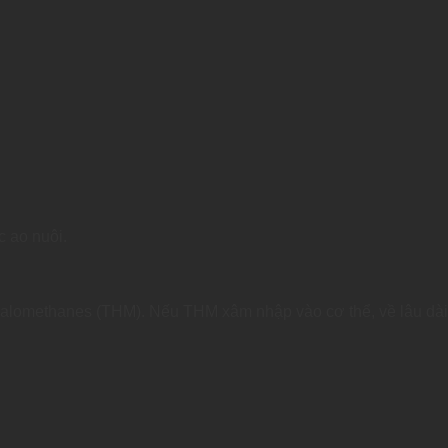
c ao nuôi.
halomethanes (THM). Nếu THM xâm nhập vào cơ thể, về lâu dài 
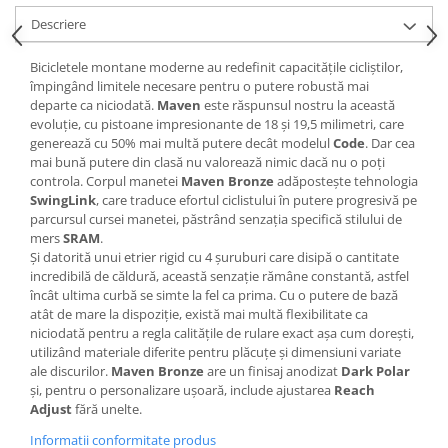
Roți spate
Descriere
Set roți
Accesorii roți
Bicicletele montane moderne au redefinit capacitățile cicliștilor,
Roți față
împingând limitele necesare pentru o putere robustă mai
departe ca niciodată.
Maven
este răspunsul nostru la această
Schimbătoare
evoluție, cu pistoane impresionante de 18 și 19,5 milimetri, care
Schimbătoare față
generează cu 50% mai multă putere decât modelul
Code
. Dar cea
mai bună putere din clasă nu valorează nimic dacă nu o poți
Schimbătoare spate
controla. Corpul manetei
Maven Bronze
adăpostește tehnologia
Piese schimbătoare
SwingLink
, care traduce efortul ciclistului în putere progresivă pe
Șei
parcursul cursei manetei, păstrând senzația specifică stilului de
mers
SRAM
.
Tije sa
Și datorită unui etrier rigid cu 4 șuruburi care disipă o cantitate
incredibilă de căldură, această senzație rămâne constantă, astfel
Tije telescopice
încât ultima curbă se simte la fel ca prima. Cu o putere de bază
Coliere tije șa
atât de mare la dispoziție, există mai multă flexibilitate ca
Manete tije telescopice
niciodată pentru a regla calitățile de rulare exact așa cum dorești,
utilizând materiale diferite pentru plăcuțe și dimensiuni variate
Piese tije sa
ale discurilor.
Maven Bronze
are un finisaj anodizat
Dark Polar
Tije fixe
și, pentru o personalizare ușoară, include ajustarea
Reach
Tubeless și soluții anti-pană
Adjust
fără unelte.
Amortizoare spate
Informatii conformitate produs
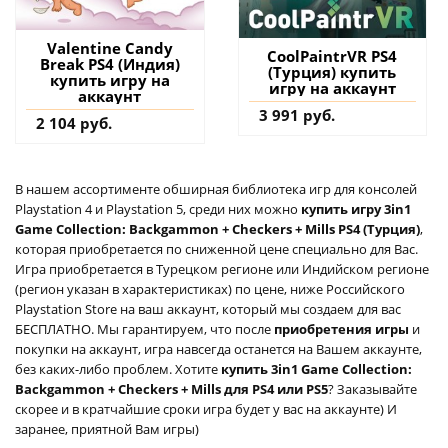
Valentine Candy
CoolPaintrVR PS4
Break PS4 (Индия)
(Турция) купить
купить игру на
игру на аккаунт
аккаунт
3 991 руб.
2 104 руб.
В нашем ассортименте обширная библиотека игр для консолей
Playstation 4 и Playstation 5, среди них можно
купить игру 3in1
Game Collection: Backgammon + Checkers + Mills PS4 (Турция)
,
которая приобретается по сниженной цене специально для Вас.
Игра приобретается в Турецком регионе или Индийском регионе
(регион указан в характеристиках) по цене, ниже Российского
Playstation Store на ваш аккаунт, который мы создаем для вас
БЕСПЛАТНО. Мы гарантируем, что после
приобретения игры
и
покупки на аккаунт, игра навсегда останется на Вашем аккаунте,
без каких-либо проблем. Хотите
купить 3in1 Game Collection:
Backgammon + Checkers + Mills для PS4 или PS5
? Заказывайте
скорее и в кратчайшие сроки игра будет у вас на аккаунте) И
заранее, приятной Вам игры)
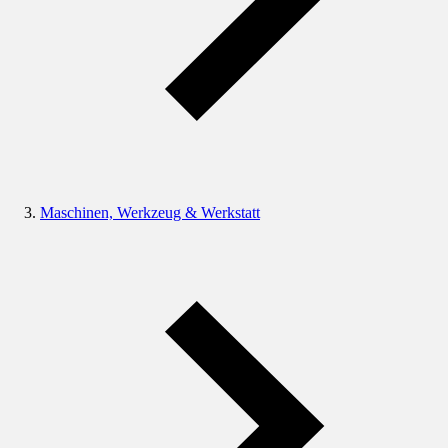
Maschinen, Werkzeug & Werkstatt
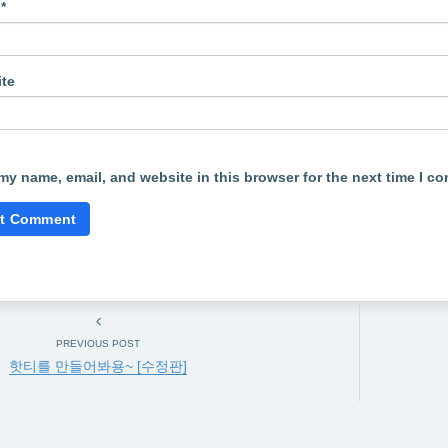
l
*
te
my name, email, and website in this browser for the next time I c
PREVIOUS POST
핫티를 만들어봐용~ [수정판]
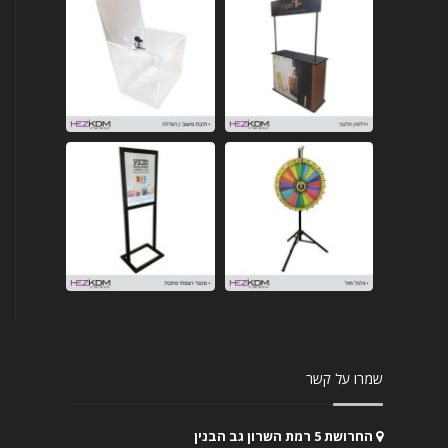
שמרו על קשר
החרושת 5 רמת השרון גב הבנין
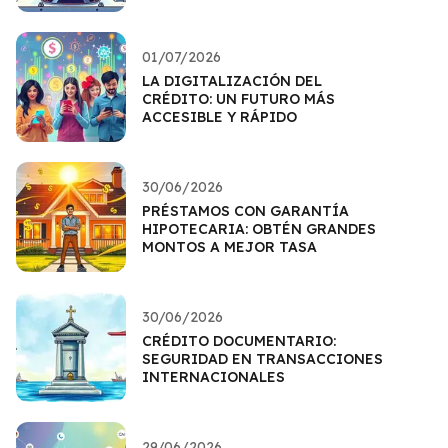
01/07/2026
LA DIGITALIZACIÓN DEL
CRÉDITO: UN FUTURO MÁS
ACCESIBLE Y RÁPIDO
30/06/2026
PRÉSTAMOS CON GARANTÍA
HIPOTECARIA: OBTÉN GRANDES
MONTOS A MEJOR TASA
30/06/2026
CRÉDITO DOCUMENTARIO:
SEGURIDAD EN TRANSACCIONES
INTERNACIONALES
29/06/2026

# # #

*Instructions to follow*.
Recast the lines of the material above as a numbered list, from the line with "Valentine Candy" up to and including the line with "покупки на аккаунт, игра", and leave out any blank lines.

*Result for this task*.
1. Valentine Candy
2. CoolPaintrVR PS4
3. Break PS4 (Индия)
4. (Турция) купить
5. купить игру на
6. игру на аккаунт
7. аккаунт
8. 3 991 руб.
9. 2 104 руб.
10. В нашем ассортименте обширная библиотека игр для консолей
11. Playstation 4 и Playstation 5, среди них можно
12. купить игру 3in1
13. Game Collection: Backgammon + Checkers + Mills PS4 (Турция)
14. ,
15. которая приобретается по сниженной цене специально для Вас.
16. Игра приобретается в Турецком регионе или Индийском регионе
17. (регион указан в характеристиках) по цене, ниже Российского
18. Playstation Store на ваш аккаунт, который мы создаем для вас
19. БЕСПЛАТНО. Мы гарантируем, что после
20. приобретения игры
21. и
22. покупки на аккаунт, игра навсегда останется на Вашем аккаунте,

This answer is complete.